Abdul Ghani Baradar, né dans la province d'Uruzgan (Sud) et qui a grandi à Kandahar, est le cofondateur des talibans avec le mollah Omar, décédé en 2013, mais dont la mort avait été cachée deux années durant. Comme pour nombre d'Afghans, sa vie a été marquée par l'invasion soviétique en 1979 qui en a fait un moudjahid, et on pense qu'il a combattu aux côtés du mollah Omar.

En 2001, après l'intervention américaine et la chute du régime taliban, il aurait fait partie d'un petit groupe d'insurgés prêts à un accord dans lequel ils reconnaissaient l'administration de Kaboul. Mais cette initiative s'est révélée infructueuse.
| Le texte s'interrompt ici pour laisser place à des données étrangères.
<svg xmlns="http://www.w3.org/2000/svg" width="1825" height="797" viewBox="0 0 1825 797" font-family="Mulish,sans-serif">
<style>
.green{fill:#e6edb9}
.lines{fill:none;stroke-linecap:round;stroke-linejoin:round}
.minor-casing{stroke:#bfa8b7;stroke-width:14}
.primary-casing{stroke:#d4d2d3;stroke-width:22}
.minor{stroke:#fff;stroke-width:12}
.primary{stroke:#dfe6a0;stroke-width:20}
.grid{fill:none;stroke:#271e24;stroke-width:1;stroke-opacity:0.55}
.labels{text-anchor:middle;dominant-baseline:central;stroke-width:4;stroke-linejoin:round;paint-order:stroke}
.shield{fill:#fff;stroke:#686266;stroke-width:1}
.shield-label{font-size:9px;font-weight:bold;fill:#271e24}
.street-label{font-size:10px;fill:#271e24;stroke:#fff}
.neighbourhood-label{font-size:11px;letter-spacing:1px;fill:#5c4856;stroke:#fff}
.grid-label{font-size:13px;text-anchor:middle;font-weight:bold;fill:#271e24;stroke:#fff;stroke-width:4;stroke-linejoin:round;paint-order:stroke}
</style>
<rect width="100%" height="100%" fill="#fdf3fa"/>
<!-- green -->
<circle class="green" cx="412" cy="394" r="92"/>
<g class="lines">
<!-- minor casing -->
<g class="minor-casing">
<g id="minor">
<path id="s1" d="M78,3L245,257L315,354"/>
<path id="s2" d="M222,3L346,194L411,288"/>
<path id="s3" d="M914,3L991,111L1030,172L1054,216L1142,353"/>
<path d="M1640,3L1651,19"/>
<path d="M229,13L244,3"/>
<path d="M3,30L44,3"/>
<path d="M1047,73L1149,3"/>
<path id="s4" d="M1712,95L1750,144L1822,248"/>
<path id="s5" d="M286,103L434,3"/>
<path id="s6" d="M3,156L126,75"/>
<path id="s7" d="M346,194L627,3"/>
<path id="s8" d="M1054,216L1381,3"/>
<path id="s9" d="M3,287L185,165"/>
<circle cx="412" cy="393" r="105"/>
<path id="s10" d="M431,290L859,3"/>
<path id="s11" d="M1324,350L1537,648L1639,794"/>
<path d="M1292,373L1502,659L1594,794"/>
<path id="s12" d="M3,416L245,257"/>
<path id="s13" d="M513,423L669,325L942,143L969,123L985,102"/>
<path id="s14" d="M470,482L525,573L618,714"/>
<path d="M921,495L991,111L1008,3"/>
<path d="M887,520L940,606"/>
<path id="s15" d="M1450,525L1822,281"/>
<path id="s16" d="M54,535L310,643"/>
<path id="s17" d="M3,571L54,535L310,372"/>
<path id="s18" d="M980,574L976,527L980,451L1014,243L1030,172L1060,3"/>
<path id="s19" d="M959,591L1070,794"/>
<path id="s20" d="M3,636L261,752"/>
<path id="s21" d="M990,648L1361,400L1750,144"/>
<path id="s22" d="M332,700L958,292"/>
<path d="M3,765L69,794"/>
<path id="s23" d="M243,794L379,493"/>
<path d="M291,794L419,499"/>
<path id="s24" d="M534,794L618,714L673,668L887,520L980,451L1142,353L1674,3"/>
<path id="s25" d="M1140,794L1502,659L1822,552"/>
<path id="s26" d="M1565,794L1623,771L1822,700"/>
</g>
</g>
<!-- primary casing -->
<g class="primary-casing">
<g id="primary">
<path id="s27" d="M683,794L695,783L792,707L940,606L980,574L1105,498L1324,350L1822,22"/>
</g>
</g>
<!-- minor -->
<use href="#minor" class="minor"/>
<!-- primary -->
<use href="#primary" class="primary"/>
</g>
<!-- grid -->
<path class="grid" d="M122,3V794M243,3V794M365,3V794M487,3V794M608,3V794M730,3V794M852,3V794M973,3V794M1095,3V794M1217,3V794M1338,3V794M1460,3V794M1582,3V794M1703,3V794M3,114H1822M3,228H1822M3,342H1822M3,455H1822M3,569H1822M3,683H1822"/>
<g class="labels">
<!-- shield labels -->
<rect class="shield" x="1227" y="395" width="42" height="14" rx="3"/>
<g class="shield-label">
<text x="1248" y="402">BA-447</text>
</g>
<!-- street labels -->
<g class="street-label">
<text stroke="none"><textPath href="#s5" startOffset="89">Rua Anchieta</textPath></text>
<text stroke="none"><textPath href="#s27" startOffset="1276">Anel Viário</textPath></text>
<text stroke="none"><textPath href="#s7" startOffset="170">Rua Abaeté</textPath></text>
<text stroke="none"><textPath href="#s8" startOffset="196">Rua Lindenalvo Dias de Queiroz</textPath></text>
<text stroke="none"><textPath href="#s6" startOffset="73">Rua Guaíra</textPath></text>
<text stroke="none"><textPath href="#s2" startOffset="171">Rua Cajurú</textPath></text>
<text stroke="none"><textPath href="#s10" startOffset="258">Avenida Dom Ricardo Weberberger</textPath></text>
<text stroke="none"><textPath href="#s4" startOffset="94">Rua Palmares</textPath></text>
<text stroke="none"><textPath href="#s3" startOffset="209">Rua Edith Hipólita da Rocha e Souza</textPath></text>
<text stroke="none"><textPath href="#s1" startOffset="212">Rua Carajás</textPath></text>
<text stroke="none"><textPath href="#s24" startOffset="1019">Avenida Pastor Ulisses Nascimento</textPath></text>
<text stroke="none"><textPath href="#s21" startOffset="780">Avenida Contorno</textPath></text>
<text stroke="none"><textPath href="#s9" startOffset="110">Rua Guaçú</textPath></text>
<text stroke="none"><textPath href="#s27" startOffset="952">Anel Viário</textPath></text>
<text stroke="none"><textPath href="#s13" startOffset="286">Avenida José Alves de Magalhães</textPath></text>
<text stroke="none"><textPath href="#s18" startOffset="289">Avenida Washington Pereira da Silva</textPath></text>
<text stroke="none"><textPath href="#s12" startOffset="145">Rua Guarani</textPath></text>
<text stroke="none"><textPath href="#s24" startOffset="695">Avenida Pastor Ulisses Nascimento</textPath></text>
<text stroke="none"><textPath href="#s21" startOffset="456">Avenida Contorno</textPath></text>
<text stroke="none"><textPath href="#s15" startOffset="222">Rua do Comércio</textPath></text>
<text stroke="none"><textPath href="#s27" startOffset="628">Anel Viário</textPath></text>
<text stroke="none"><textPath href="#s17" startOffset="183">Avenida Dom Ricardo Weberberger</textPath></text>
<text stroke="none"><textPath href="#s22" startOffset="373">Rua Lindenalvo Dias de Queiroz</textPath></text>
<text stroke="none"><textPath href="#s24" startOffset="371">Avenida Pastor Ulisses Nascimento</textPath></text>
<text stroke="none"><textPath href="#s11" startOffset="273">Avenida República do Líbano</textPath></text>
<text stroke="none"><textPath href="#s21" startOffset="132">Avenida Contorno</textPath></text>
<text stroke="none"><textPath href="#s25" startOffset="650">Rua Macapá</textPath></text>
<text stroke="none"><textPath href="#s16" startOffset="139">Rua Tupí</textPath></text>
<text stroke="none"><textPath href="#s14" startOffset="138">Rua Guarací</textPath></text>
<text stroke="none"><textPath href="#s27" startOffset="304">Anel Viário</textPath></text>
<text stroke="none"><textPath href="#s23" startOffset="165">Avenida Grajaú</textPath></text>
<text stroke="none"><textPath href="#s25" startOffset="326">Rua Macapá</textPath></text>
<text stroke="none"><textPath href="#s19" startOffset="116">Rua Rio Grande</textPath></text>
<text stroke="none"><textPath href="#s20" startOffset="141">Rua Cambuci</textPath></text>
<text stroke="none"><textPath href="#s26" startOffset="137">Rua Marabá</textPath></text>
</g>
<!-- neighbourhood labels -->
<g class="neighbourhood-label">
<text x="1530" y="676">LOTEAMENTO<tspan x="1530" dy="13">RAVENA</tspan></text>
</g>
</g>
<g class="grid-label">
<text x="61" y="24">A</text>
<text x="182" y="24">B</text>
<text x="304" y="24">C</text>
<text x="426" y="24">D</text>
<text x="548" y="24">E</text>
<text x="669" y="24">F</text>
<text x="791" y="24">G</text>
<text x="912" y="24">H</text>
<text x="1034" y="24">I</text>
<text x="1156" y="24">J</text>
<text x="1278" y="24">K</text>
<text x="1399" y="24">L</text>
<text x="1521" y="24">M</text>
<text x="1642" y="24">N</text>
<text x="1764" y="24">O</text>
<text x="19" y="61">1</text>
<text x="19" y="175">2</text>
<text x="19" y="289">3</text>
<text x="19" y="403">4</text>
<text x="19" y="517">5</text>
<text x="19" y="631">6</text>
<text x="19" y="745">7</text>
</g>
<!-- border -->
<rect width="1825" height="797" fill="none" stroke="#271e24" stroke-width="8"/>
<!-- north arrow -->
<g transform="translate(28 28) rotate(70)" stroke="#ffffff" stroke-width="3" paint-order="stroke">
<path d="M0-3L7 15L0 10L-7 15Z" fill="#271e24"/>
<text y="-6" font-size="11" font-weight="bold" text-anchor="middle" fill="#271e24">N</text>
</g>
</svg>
Il était le chef militaire des talibans quand il a été arrêté en 2010 à Karachi, au Pakistan. Il a été libéré en 2018, sous la pression en particulier de Washington. Écouté et respecté des différentes factions talibanes, il a ensuite été nommé chef de leur bureau politique, situé au Qatar. De là, il a conduit les négociations avec les Américains menant au retrait des forces étrangères d'Afghanistan, puis aux pourparlers de paix avec le gouvernement afghan, qui n'ont rien donné.